Network Rail bridge strikes poster at motorway service station

Network Rail launches ‘Lorries Can’t Limbo’ campaign

With more large vehicles expected on Britain’s roads in the run up to Christmas, Network Rail has revealed the most-struck bridges in the country to remind drivers and operators of their responsibilities to prevent costly and dangerous bridge strikes.

The Watling Street bridge on the A5 in Hinckley, Leicestershire, has the undesirable title of Britain’s most-bashed bridge after being struck 25 times in the last year, causing needless delays and safety risks for rail passengers, motorists and locals.

The issue is one which blights people across Britain, with bridges in Norfolk, Scotland, Middlesex, Wiltshire, Cambridgeshire, Staffordshire, Hertfordshire, London, Somerset, West Midlands and Lancashire all making the 20 most-struck list.

Network Rail has collaborated with Highways England and the Drive and Vehicle Standards Agency, (DVSA), and transporters for a number of years, leading a Bridge Strike Prevention Group to safeguard companies and their employees are provided with the knowledge and tools they need to avoid striking bridges.

 

Though there has been a 11% decrease in incidents in the last financial year, bridge strikes are still a dangerous and costly concern.

Watling Street bridge Hinckley- Britain's most-bashed bridge

During this period, reminders to ‘Wise Up, Size Up’ will feature on petrol pumps at motorway service stations across Britain along with posters, reminding drivers to check their routes before setting off.

A letter was issued by senior traffic commissioner Richard Turfitt last month to all goods vehicles and Public Service Vehicle operator licence holders, warning that regulatory action which could result in the loss of their operator’s licence is a real possibility should they fail to take appropriate control measures to prevent bridge strikes.

Sir Peter Hendy CBE, Chair of Network Rail said: “We’ve done a lot of work with partners across the industry in recent years to tackle bridge strikes, and whilst it’s encouraging to see our work is paying off with numbers now on the decline, there’s a lot more to be done to cut the unnecessary delays, costs and safety risks they pose.”

Hideo Takano, Senior Structures Advisor at Highways England said: “Although bridge strikes are comparatively low for our roads, as part of the collective drive to reduce bridge strikes happening, we work with other transport authorities as part of the Bridge Strike Prevention Group and welcome Network Rail’s new campaign.

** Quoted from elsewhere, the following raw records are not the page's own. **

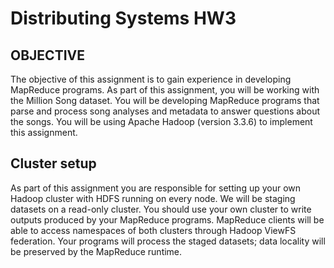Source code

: # Distributing Systems HW3

## OBJECTIVE
The objective of this assignment is to gain experience in developing MapReduce programs. As part of this assignment, you will be working with the Million Song dataset. You will be developing MapReduce programs that parse and process song analyses and metadata to answer questions about the songs.
You will be using Apache Hadoop (version 3.3.6) to implement this assignment. 

## Cluster setup
As part of this assignment you are responsible for setting up your own Hadoop cluster with HDFS running on every node. We will be staging datasets on a read-only cluster. You should use your own cluster to write outputs produced by your MapReduce programs. MapReduce clients will be able to access namespaces of both clusters through Hadoop ViewFS federation. Your programs will process the staged datasets; data locality will be preserved by the MapReduce runtime.
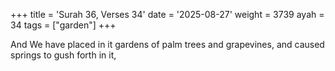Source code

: +++
title = 'Surah 36, Verses 34'
date = '2025-08-27'
weight = 3739
ayah = 34
tags = ["garden"]
+++

And We have placed in it gardens of palm trees and grapevines, and caused springs to gush forth in it,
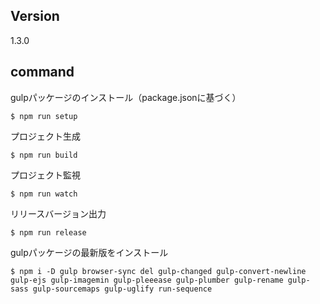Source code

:## Version
1.3.0

## command

gulpパッケージのインストール（package.jsonに基づく）

    $ npm run setup

プロジェクト生成

    $ npm run build

プロジェクト監視

    $ npm run watch

リリースバージョン出力

    $ npm run release

gulpパッケージの最新版をインストール

    $ npm i -D gulp browser-sync del gulp-changed gulp-convert-newline gulp-ejs gulp-imagemin gulp-pleeease gulp-plumber gulp-rename gulp-sass gulp-sourcemaps gulp-uglify run-sequence
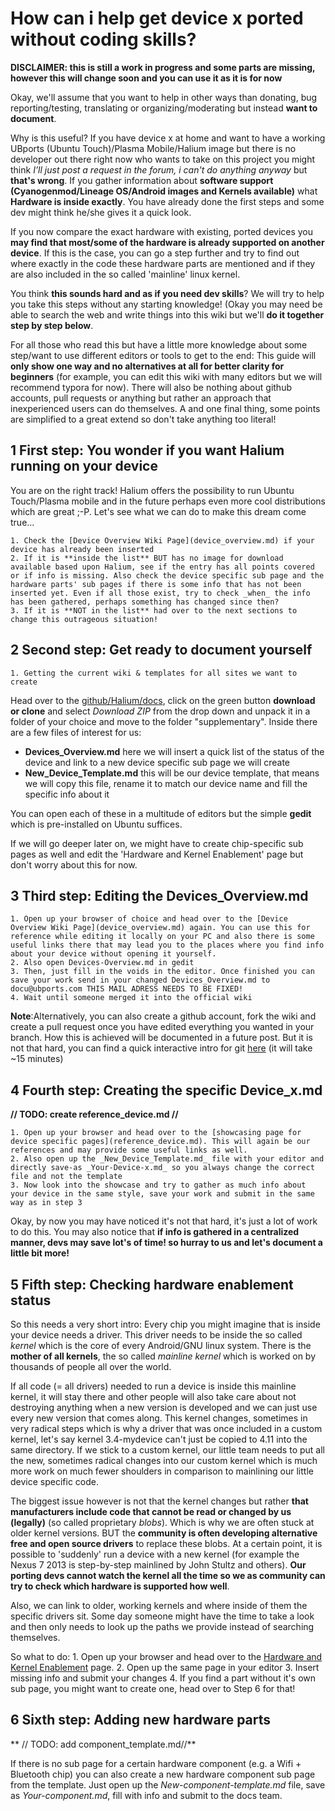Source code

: # How can i help get device x ported without coding skills?

**DISCLAIMER: this is still a work in progress and some parts are missing, however this will change soon and you can use it as it is for now**

Okay, we'll assume that you want to help in other ways than donating, bug reporting/testing, translating or organizing/moderating but instead **want to document**.

Why is this useful? If you have device x at home and want to have a working UBports (Ubuntu Touch)/Plasma Mobile/Halium image but there is no developer out there right now who wants to take on this project you might think _I’ll just post a request in the forum, i can't do anything anyway_ but **that's wrong**. If you gather information about **software support (Cyanogenmod/Lineage OS/Android images and Kernels available)** what **Hardware is inside exactly**. You have already done the first steps and some dev might think he/she gives it a quick look.

If you now compare the exact hardware with existing, ported devices you **may find that most/some of the hardware is already supported on another device**. If this is the case, you can go a step further and try to find out where exactly in the code these hardware parts are mentioned and if they are also included in the so called 'mainline' linux kernel.

You think **this sounds hard and as if you need dev skills**? We will try to help you take this steps without any starting knowledge! (Okay you may need be able to search the web and write things into this wiki but we'll **do it together step by step below**.

For all those who read this but have a little more knowledge about some step/want to use different editors or tools to get to the end: This guide will **only show one way and no alternatives at all for better clarity for beginners** (for example, you can edit this wiki with many editors but we will recommend typora for now). There will also be nothing about github accounts, pull requests or anything but rather an approach that inexperienced users can do themselves. A and one final thing, some points are simplified to a great extend so don't take anything too literal!

## 1 First step: You wonder if you want Halium running on your device

You are on the right track! Halium offers the possibility to run Ubuntu Touch/Plasma mobile and in the future perhaps even more cool distributions which are great ;-P. Let's see what we can do to make this dream come true...

    1. Check the [Device Overview Wiki Page](device_overview.md) if your device has already been inserted
    2. If it is **inside the list** BUT has no image for download available based upon Halium, see if the entry has all points covered or if info is missing. Also check the device specific sub page and the hardware parts' sub pages if there is some info that has not been inserted yet. Even if all those exist, try to check _when_ the info has been gathered, perhaps something has changed since then?
    3. If it is **NOT in the list** had over to the next sections to change this outrageous situation!

## 2 Second step: Get ready to document yourself

    1. Getting the current wiki & templates for all sites we want to create

Head over to the [github/Halium/docs](https://github.com/Halium/docs), click on the green button **download or clone** and select _Download ZIP_ from the drop down and unpack it in a folder of your choice and move to the folder "supplementary". Inside there are a few files of interest for us:
  * **Devices_Overview.md** here we will insert a quick list of the status of the device and link to a new device specific sub page we will create
  * **New_Device_Template.md** this will be our device template, that means we will copy this file, rename it to match our device name and fill the specific info about it

You can open each of these in a multitude of editors but the simple **gedit** which is pre-installed on Ubuntu suffices.

If we will go deeper later on, we might have to create chip-specific sub pages as well and edit the 'Hardware and Kernel Enablement' page but don't worry about this for now.

## 3 Third step: Editing the Devices_Overview.md

    1. Open up your browser of choice and head over to the [Device Overview Wiki Page](device_overview.md) again. You can use this for reference while editing it locally on your PC and also there is some useful links there that may lead you to the places where you find info about your device without opening it yourself.
    2. Also open Devices-Overview.md in gedit
    3. Then, just fill in the voids in the editor. Once finished you can save your work send in your changed Devices_Overview.md to docu@ubports.com THIS MAIL ADRESS NEEDS TO BE FIXED!
    4. Wait until someone merged it into the official wiki

**Note**:Alternatively, you can also create a github account, fork the wiki and create a pull request once you have edited everything you wanted in your branch. How this is achieved will be documented in a future post. But it is not that hard, you can find a quick interactive intro for git [here](https://try.github.io/levels/1/challenges/1) (it will take ~15 minutes)

## 4 Fourth step: Creating the specific Device_x.md

**// TODO: create reference_device.md //**

    1. Open up your browser and head over to the [showcasing page for device specific pages](reference_device.md). This will again be our references and may provide some useful links as well.
    2. Also open up the _New_Device_Template.md_ file with your editor and directly save-as _Your-Device-x.md_ so you always change the correct file and not the template
    3. Now look into the showcase and try to gather as much info about your device in the same style, save your work and submit in the same way as in step 3

Okay, by now you may have noticed it's not that hard, it's just a lot of work to do this. You may also notice that **if info is gathered in a centralized manner, devs may save lot's of time! so hurray to us and let's document a little bit more!**

## 5 Fifth step: Checking hardware enablement status

So this needs a very short intro: Every chip you might imagine that is inside your device needs a driver. This driver needs to be inside the so called _kernel_ which is the core of every Android/GNU linux system. There is the **mother of all kernels**, the so called _mainline kernel_ which is worked on by thousands of people all over the world. 

If all code (= all drivers) needed to run a device is inside this mainline kernel, it will stay there and other people will also take care about not destroying anything when a new version is developed and we can just use every new version that comes along. This kernel changes, sometimes in very radical steps which is why a driver that was once included in a custom kernel, let's say kernel 3.4-mydevice can't just be copied to 4.11 into the same directory. If we stick to a custom kernel, our little team needs to put all the new, sometimes radical changes into our custom kernel which is much more work on much fewer shoulders in comparison to mainlining our little device specific code.

The biggest issue however is not that the kernel changes but rather **that manufacturers include code that cannot be read or changed by us (legally)** (so called proprietary _blobs_). Which is why we are often stuck at older kernel versions. BUT the **community is often developing alternative free and open source drivers** to replace these blobs. At a certain point, it is possible to 'suddenly' run a device with a new kernel (for example the Nexus 7 2013 is step-by-step mainlined by John Stultz and others). **Our porting devs cannot watch the kernel all the time so we as community can try to check which hardware is supported how well**.

Also, we can link to older, working kernels and where inside of them the specific drivers sit. Some day someone might have the time to take a look and then only needs to look up the paths we provide instead of searching themselves.

So what to do:
    1. Open up your browser and head over to the  [Hardware and Kernel Enablement](hardware_enablement.md) page.
    2. Open up the same page in your editor
    3. Insert missing info and submit your changes
    4. If you find a part without it's own sub page, you might want to create one, head over to Step 6 for that!

## 6 Sixth step: Adding new hardware parts

** // TODO: add component_template.md//**

If there is no sub page for a certain hardware component (e.g. a Wifi + Bluetooth chip) you can also create a new hardware component sub page from the template. Just open up the _New-component-template.md_ file, save as _Your-component.md_, fill with info and submit to the docs team.

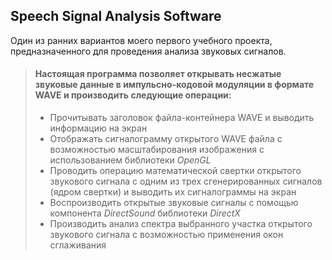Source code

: <p style="text-align:center"><h2>Speech Signal Analysis Software</h2></p>
<p>Один из ранних вариантов моего первого учебного проекта, предназначенного для проведения анализа звуковых сигналов.</p>

> #### Настоящая программа позволяет открывать несжатые звуковые данные в импульсно-кодовой модуляции в формате WAVE и производить следующие операции:
> 
> - Прочитывать заголовок файла-контейнера WAVE и выводить информацию на экран
> - Отображать сигналограмму открытого WAVE файла с возможностью масштабирования изображения с использованием библиотеки _OpenGL_
> - Проводить операцию математической свертки открытого звукового сигнала с одним из трех сгенерированных сигналов (ядром свертки) и выводить их сигналограммы на экран
> - Воспроизводить открытые звуковые сигналы с помощью компонента _DirectSound_ библиотеки _DirectX_
> - Производить анализ спектра выбранного участка открытого звукового сигнала с возможностью применения окон сглаживания
> 
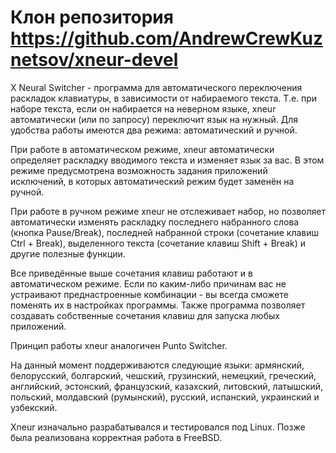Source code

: # Клон репозитория https://github.com/AndrewCrewKuznetsov/xneur-devel

X Neural Switcher - программа для автоматического переключения раскладок клавиатуры, в зависимости от набираемого текста. Т.е. при наборе текста, если он набирается на неверном языке, xneur автоматически (или по запросу) переключит язык на нужный.
Для удобства работы имеются два режима: автоматический и ручной.

При работе в автоматическом режиме, xneur автоматически определяет раскладку вводимого текста и изменяет язык за вас. В этом режиме предусмотрена возможность задания приложений исключений, в которых автоматический режим будет заменён на ручной.

При работе в ручном режиме xneur не отслеживает набор, но позволяет автоматически изменять раскладку последнего набранного слова (кнопка Pause/Break), последней набранной строки (сочетание клавиш Ctrl + Break), выделенного текста (сочетание клавиш Shift + Break) и другие полезные функции.

Все приведённые выше сочетания клавиш работают и в автоматическом режиме. Если по каким-либо причинам вас не устраивают преднастроенные комбинации - вы всегда сможете поменять их в настройках программы.
Также программа позволяет создавать собственные сочетания клавиш для запуска любых приложений.

Принцип работы xneur аналогичен Punto Switcher.

На данный момент поддерживаются следующие языки: армянский, белорусский, болгарский, чешский, грузинский, немецкий, греческий, английский, эстонский, французский, казахский, литовский, латышский, польский, молдавский (румынский), русский, испанский, украинский и узбекский.

Xneur изначально разрабатывался и тестировался под Linux. Позже была реализована корректная работа в FreeBSD.
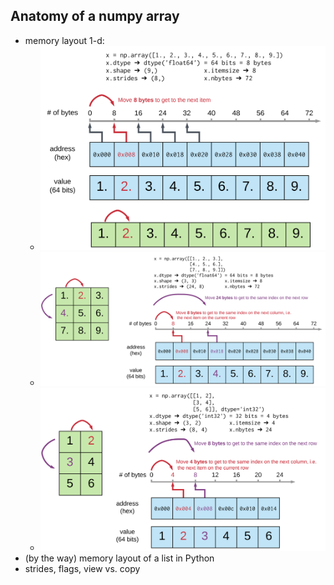 ## Anatomy of a numpy array
  - memory layout 1-d:
    - ![1d array](ndarray-memory-layout-1d.svg)
    - ![2d array - square](ndarray-memory-layout-2d-square.svg)
    - ![2d array - rectangular](ndarray-memory-layout-2d-rectangular.svg)
  - (by the way) memory layout of a list in Python
  - strides, flags, view vs. copy



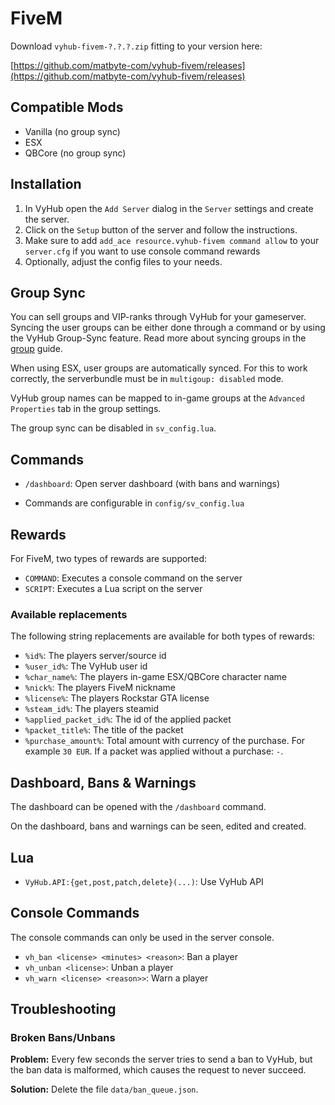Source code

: # FiveM
Download `vyhub-fivem-?.?.?.zip` fitting to your version here:

[https://github.com/matbyte-com/vyhub-fivem/releases](https://github.com/matbyte-com/vyhub-fivem/releases)


## Compatible Mods

- Vanilla (no group sync)
- ESX
- QBCore (no group sync)

## Installation

1. In VyHub open the `Add Server` dialog in the `Server` settings and create the server.
2. Click on the `Setup` button of the server and follow the instructions.
3. Make sure to add `add_ace resource.vyhub-fivem command allow` to your `server.cfg` if you want to use console command rewards
4. Optionally, adjust the config files to your needs.

## Group Sync
You can sell groups and VIP-ranks through VyHub for your gameserver. Syncing the user groups can be either done through
a command or by using the VyHub Group-Sync feature. Read more about syncing groups in the [group](../guide/group/group_sync.md) guide.

When using ESX, user groups are automatically synced. For this to work correctly, the serverbundle must be in `multigoup: disabled` mode.

VyHub group names can be mapped to in-game groups at the `Advanced Properties` tab in the group settings.

The group sync can be disabled in `sv_config.lua`.

## Commands

- `/dashboard`: Open server dashboard (with bans and warnings)

* Commands are configurable in `config/sv_config.lua`

## Rewards
For FiveM, two types of rewards are supported:

- `COMMAND`: Executes a console command on the server
- `SCRIPT`: Executes a Lua script on the server

### Available replacements
The following string replacements are available for both types of rewards:

- `%id%`: The players server/source id
- `%user_id%`: The VyHub user id
- `%char_name%`: The players in-game ESX/QBCore character name
- `%nick%`: The players FiveM nickname
- `%license%`: The players Rockstar GTA license
- `%steam_id%`: The players steamid
- `%applied_packet_id%`: The id of the applied packet
- `%packet_title%`: The title of the packet
- `%purchase_amount%`: Total amount with currency of the purchase. For example `30 EUR`. If a packet was applied without a purchase: `-`.

## Dashboard, Bans & Warnings
The dashboard can be opened with the `/dashboard` command.

On the dashboard, bans and warnings can be seen, edited and created.

## Lua

- `VyHub.API:{get,post,patch,delete}(...)`: Use VyHub API


## Console Commands

The console commands can only be used in the server console.

- `vh_ban <license> <minutes> <reason>`: Ban a player
- `vh_unban <license>`: Unban a player
- `vh_warn <license> <reason>>`: Warn a player


## Troubleshooting

### Broken Bans/Unbans

__Problem:__ Every few seconds the server tries to send a ban to VyHub, but the ban data is malformed, which causes the request to never succeed.

__Solution:__ Delete the file `data/ban_queue.json`.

“Bridges strikes can cause hours of disruption and although we re-open our roads as soon as possible we recognise the frustration delays can cause.

“Around two-thirds of bridge strikes on our roads are caused by vehicles carrying a load. So, to reduce the risk of this happening we urge all drivers to follow these simple steps; know your height, plan your route and secure your load.”

Gareth Llewellyn, DVSA Chief Executive said: “There’s real headway being made and we’re seeing a drop in bridge strikes, but we must keep up this momentum to avoid these dangerous and costly incidents.

“You should ensure your drivers are doing their walkaround checks and noting the height of their vehicle every day.

“While DVSA can fall back on regulatory action to deal with bridge strikes, I’d prefer to see no incidents at all, with operators and drivers checking heights before every journey.”